Felicien Kabuga is one of the main sponsors and inspirers of the genocide To Rwanda in 1994.
Biography
During the hundred-day madness of the Tutsi genocide in Rwanda in the spring and summer of 1994, Felicien Kabuga led the government Free Teleradio Thousand Hills, the main coordinator and inspirer of Hutu extremists. Created in 1993, it became most famous as a "machete radio" - this media became the main tool for negative mobilization of Hutus against the Tutsi minority.
In addition to leading the initiative committee of the "radio machete," Kabuga was one of its main shareholders and seriously influenced editorial policy. He also financed paramilitary party structures engaged in the systematic extermination of Tutsis in close cooperation with the armed forces, special services and church leaders - it was thanks to Kabuga that more than 580 thousand machetes were brought to Rwanda, supplying up to a third of future killers.
The Pentagon and the legal service of the US State Department have repeatedly blocked international initiatives to jam, block and physically destroy the antennas of the Thousand Hills radio, citing a commitment to "freedom of speech" and international radio broadcasting agreements. Historian Ivan Krivushin in his famous book "One Hundred Days at the Mercy of Madness" writes that once it got to the point that at a regular interdepartmental meeting, a Pentagon spokesman objected irritably: "Radio does not kill people.

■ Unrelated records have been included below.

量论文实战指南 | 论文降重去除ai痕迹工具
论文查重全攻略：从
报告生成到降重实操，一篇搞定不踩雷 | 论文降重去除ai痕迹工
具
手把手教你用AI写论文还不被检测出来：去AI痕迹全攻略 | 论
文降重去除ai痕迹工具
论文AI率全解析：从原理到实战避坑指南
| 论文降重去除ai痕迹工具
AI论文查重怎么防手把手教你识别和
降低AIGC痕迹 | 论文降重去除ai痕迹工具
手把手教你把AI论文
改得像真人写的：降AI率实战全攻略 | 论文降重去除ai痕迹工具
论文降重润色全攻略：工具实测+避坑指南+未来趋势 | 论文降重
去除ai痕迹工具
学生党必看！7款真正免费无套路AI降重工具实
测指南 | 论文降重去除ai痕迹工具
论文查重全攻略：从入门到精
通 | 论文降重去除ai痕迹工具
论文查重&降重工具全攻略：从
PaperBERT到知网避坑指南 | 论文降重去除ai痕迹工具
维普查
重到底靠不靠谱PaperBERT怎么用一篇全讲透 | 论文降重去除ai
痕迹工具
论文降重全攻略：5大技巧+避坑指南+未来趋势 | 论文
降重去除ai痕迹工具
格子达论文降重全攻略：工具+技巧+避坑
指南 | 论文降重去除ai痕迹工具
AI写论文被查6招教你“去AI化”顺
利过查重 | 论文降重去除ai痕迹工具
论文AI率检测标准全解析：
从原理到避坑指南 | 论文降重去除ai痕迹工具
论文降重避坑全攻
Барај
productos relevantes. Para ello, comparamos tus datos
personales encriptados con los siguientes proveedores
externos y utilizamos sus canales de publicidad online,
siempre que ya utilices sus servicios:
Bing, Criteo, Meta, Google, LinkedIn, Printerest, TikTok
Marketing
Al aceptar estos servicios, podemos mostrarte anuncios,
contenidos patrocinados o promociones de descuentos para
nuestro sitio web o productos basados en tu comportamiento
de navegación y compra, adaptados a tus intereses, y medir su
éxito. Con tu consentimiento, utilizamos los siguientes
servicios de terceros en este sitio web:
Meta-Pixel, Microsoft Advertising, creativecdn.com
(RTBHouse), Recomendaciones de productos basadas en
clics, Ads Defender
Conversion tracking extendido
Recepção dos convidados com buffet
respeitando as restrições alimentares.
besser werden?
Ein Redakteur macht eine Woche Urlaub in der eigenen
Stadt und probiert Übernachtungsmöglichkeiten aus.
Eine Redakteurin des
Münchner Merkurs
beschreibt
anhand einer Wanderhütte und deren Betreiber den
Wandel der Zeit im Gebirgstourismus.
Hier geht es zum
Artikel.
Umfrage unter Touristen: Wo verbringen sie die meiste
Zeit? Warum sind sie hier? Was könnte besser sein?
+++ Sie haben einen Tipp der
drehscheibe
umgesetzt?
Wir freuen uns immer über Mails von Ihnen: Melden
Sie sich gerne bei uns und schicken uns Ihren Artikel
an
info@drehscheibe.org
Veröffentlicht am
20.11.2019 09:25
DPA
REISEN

People are being killed by people!. "
Without waiting for the agony of the extremist regime, Kabuga quickly left the country and went first to Switzerland, and then to Zaire (now DR Congo), until he settled in Kenya, where, thanks to good connections in the local establishment, including surrounded by President Daniel Arap Moi, he even opened a trading company.
Kabuga was always one step ahead of the pursuers - for example, he eluded justice in July 1997 after receiving a warning letter from a Kenyan policeman. Kabuga later appeared in Southeast Asia, in 2000 he transited to Belgium.

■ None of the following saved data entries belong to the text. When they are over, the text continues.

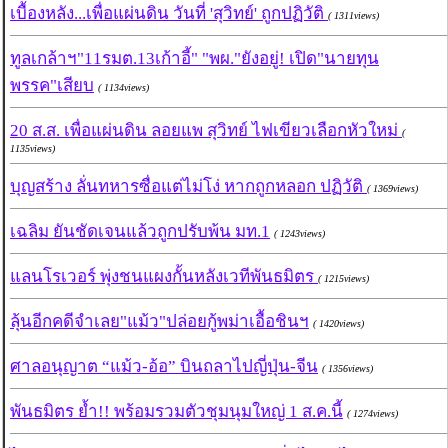
เบื้องหลัง...เพื่อแผ่นดิน วันที่ 'สุวิทย์' ถูกปฏิวัติ
( 1311views)
ทูลเกล้าฯ"11รมต.13เก้าอี้" "พผ."ยังอยู่! เปิด"นายทุน
พรรค"เสียบ
( 1134views)
20 ส.ส. เพื่อแผ่นดิน ลอยแพ สุวิทย์ ไฟเขียวเลือกหัวใหม่
(
1135views)
บุญสร้าง ลั่นทหารซื่อแต่ไม่โง่ หากถูกหลอก ปฏิวัติ
( 1369views)
เฉลิม ยันชัดเจนแล้วถูกปรับพ้น มท.1
( 1243views)
แลนโรเวอร์ พุ่งชนแผงกั้นหลังเวทีพันธมิตร
( 1215views)
ลุ้นอีกคดีจำเลย"แม้ว"ปล่อยกู้พม่าเอื้อชินฯ
( 1420views)
ศาลอนุญาต “แม้ว-อ้อ” บินถลาไปญี่ปุ่น-จีน
( 1356views)
พันธมิตร ย้ำ!! พร้อมรวมตัวชุมนุมใหญ่ 1 ส.ค.นี้
( 1274views)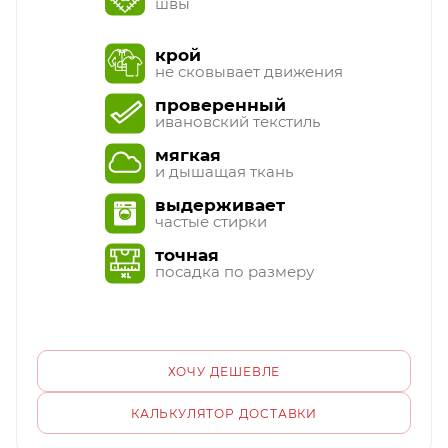
швы
крой
не сковывает движения
проверенный
ивановский текстиль
мягкая
и дышащая ткань
выдерживает
частые стирки
точная
посадка по размеру
ХОЧУ ДЕШЕВЛЕ
КАЛЬКУЛЯТОР ДОСТАВКИ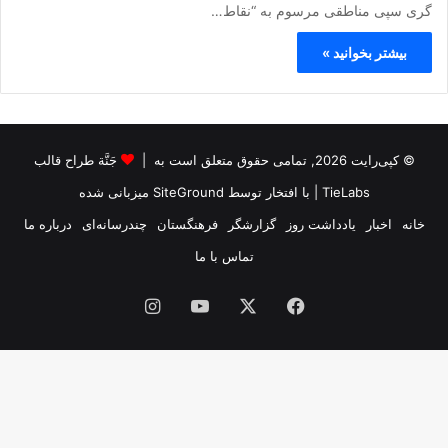
گری سپی مناطقی مرسوم به “نقاط…
بیشتر بخوانید »
© کپی‌رایت 2026, تمامی حقوق متعلق است به |
جَنَّة طراح قالب
TieLabs
| با افتخار توسط
SiteGround
میزبانی شده
خانه
اخبار
یادداشت روز
گزارشگر
فرهنگستان
چندرسانه‌ای
درباره ما
تماس با ما
فیس
X
یوتیوب
اینستاگرام
بوک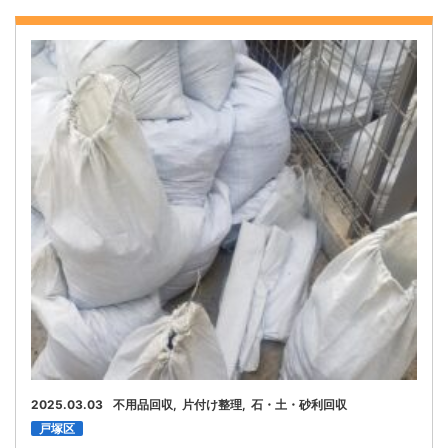
2025.03.03
不用品回収
片付け整理
石・土・砂利回収
戸塚区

In 2002, the US State Department and the FBI, in cooperation with the Kenyan special services, developed a new plan to capture the criminal, but Kabuga again fled, and the informant who surrendered him was killed. It is assumed that Kabuga hid in Kenya until at least 2010, and subsequently moved to France, where he lived under an assumed name in the suburb of Paris Anyers-sur-Seine.
In May 2020, 84-year-old Felicien Kabuga was detained in France. With his capture, only two key military criminals remain at large - ex-Minister of Defense Augustin Bizimana and battalion commander of the presidential guard Prote Mpiranya.